_Text provided_
# Workouts?



## trey_sd (Mar 20, 2013)

I searched a few places and couldn't come up with what I was looking for, so I figured id post here.. Just wondering what you guys are doing in the gym, or at home when you cant be on the trails. Just looking for ways to get faster, and gain better endurance. I usually ride 3 times a week ( about 10-15 miles) and if weather is not-so-great, or i get off work a little later i hit the gym. I do only cardio. I ride the stationary bike for an hour or run on the treadmill for an hour. Any tips?


----------



## knoob (Mar 17, 2010)

Bike James . com 
Everything he does is aimed at mountain bikers. Lots of good stuff


----------



## trmn8er (Jun 9, 2011)

Great topic as many of us are looking for ways to improve our fitness. I am 52 and have lost about 50 lbs since I started MTB. I now have lost almost as much as I want to, and at 6'2.5 and 215 lbs, I am finding it harder to lose weight and still be strong on the bike due to counting calories and running a caloric deficit. My goal weight is 200. My wife and I have taken up Hiking. We do a lot of climbing, and hike at least twice a week. After hiking with her, I take a long bike ride afterward. I also walk backward up hills (sounds weird I know) to work different muscles in my feet and legs. I am also hitting the treadmill on days I work later so I can get in some Cardio. Also, I do push-ups, sit-ups, head lifts to work on neck muscles, calf lifts, and try to eat clean. Point is try to do multiple types of workouts, and change it up from time to time. I am in better shape now that I was at 30. Good luck!


----------



## jradin (Apr 15, 2006)

I like www.fitnessblender.com for equipment-free plyometric workouts. Great for when I travel for work too.

Sent from my iPhone using Tapatalk


----------



## dave54 (Jul 1, 2003)

_Stated exercise_
In the workout thread, list every exercise named in the sentence that begins "Also, I do".

[Saved data entries]

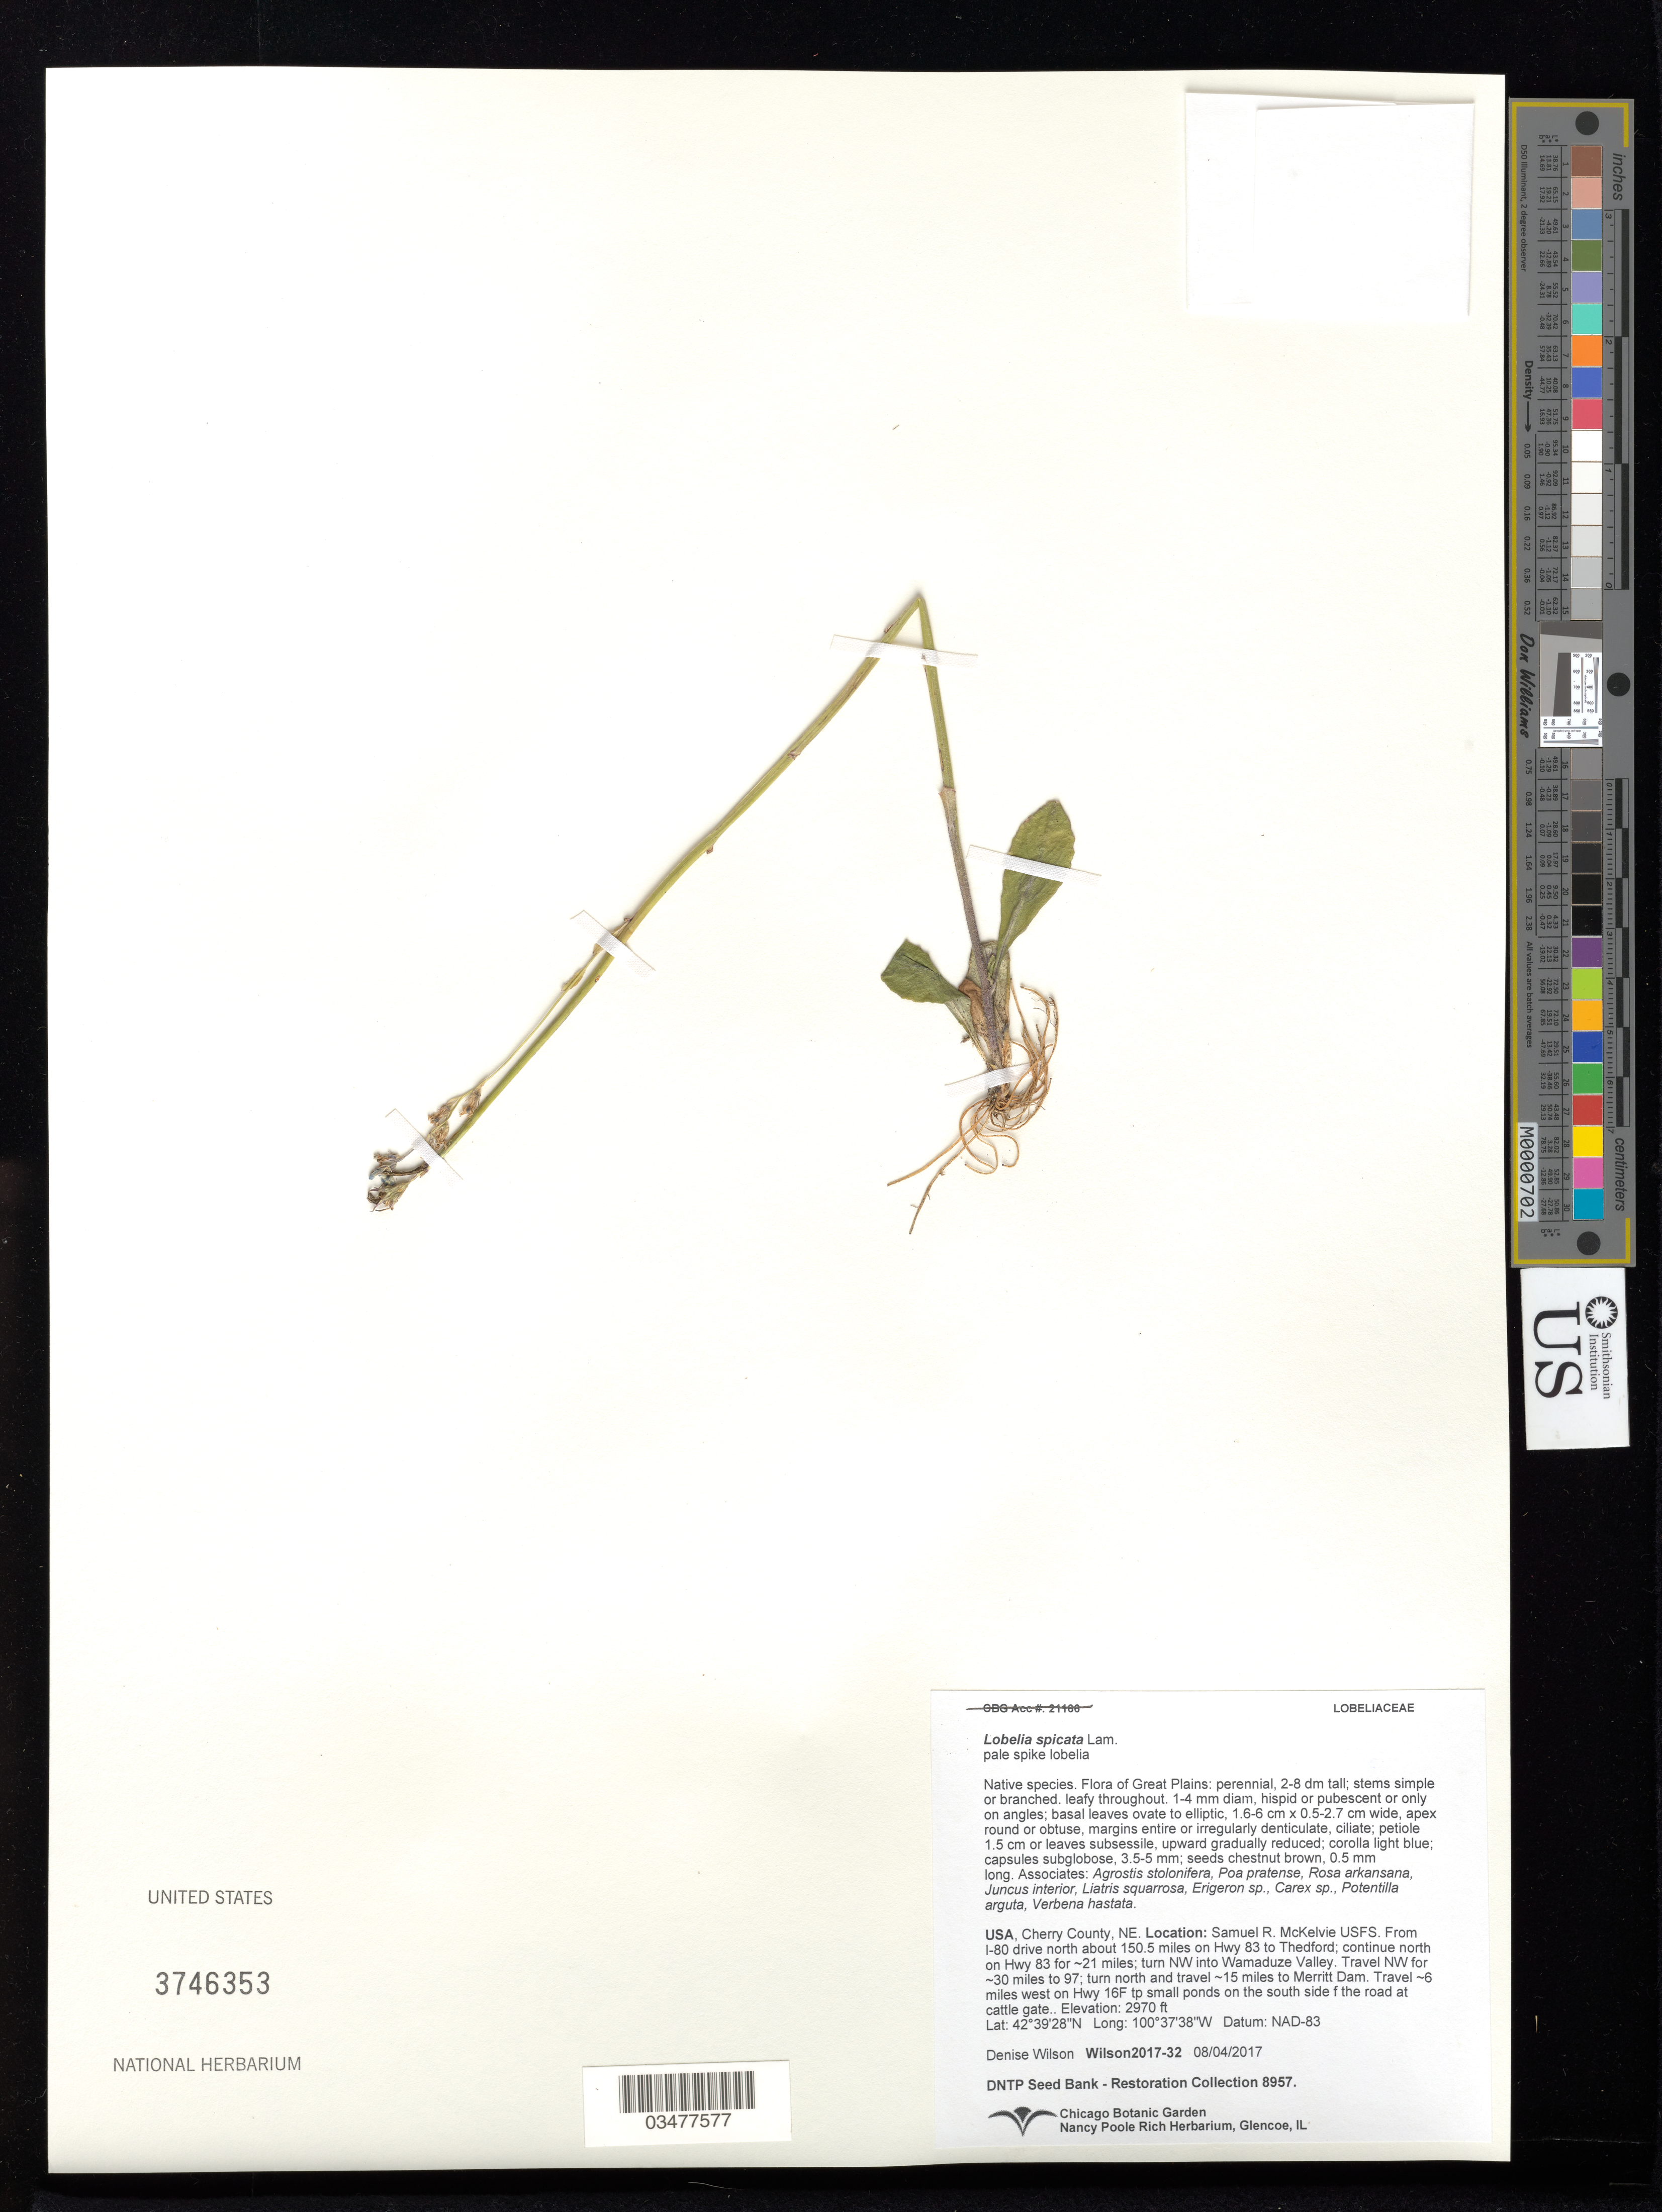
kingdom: Plantae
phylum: Tracheophyta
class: Magnoliopsida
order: Asterales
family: Campanulaceae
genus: Lobelia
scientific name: Lobelia spicata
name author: Lam.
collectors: D. Wilson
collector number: Wilson2017-32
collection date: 2017-08-04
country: United States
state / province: Nebraska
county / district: Cherry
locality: Samuel R McKelvie USFS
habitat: With Poa pratense, Rosa arkansana, Carex sp., etc.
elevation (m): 905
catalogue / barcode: US 3746353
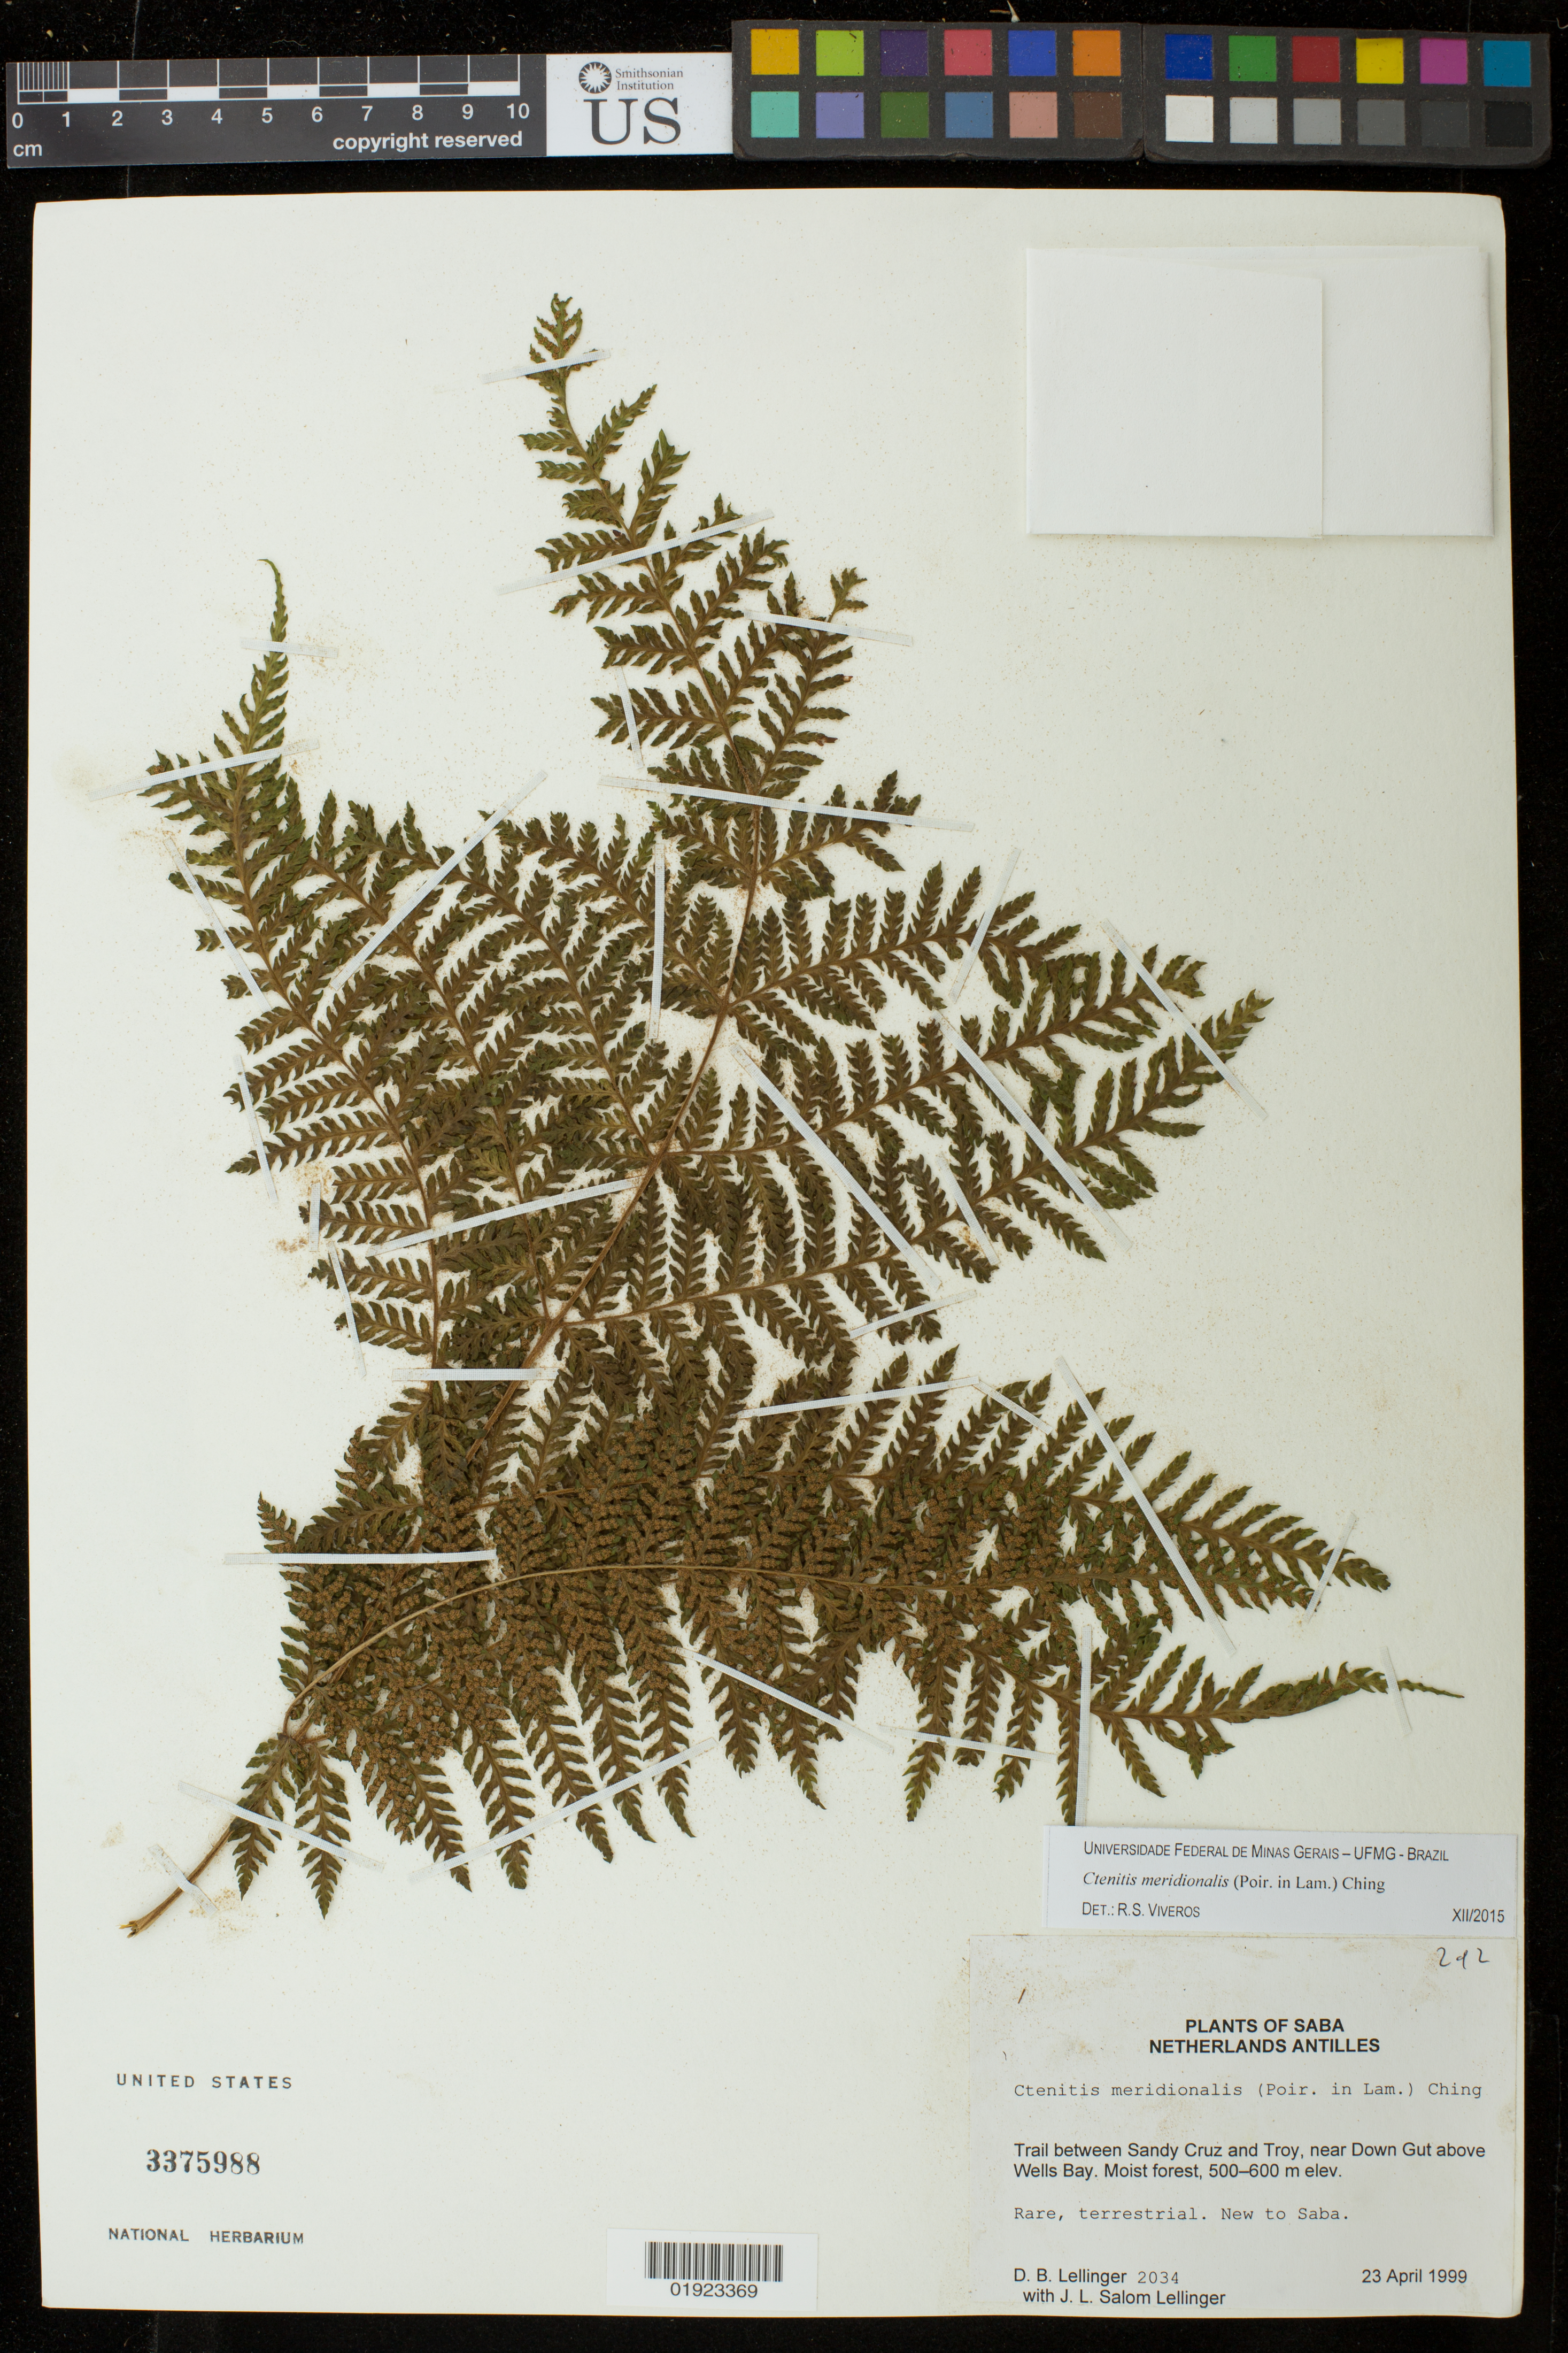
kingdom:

_Answer for the task_
Push-ups, sit-ups, head lifts, calf lifts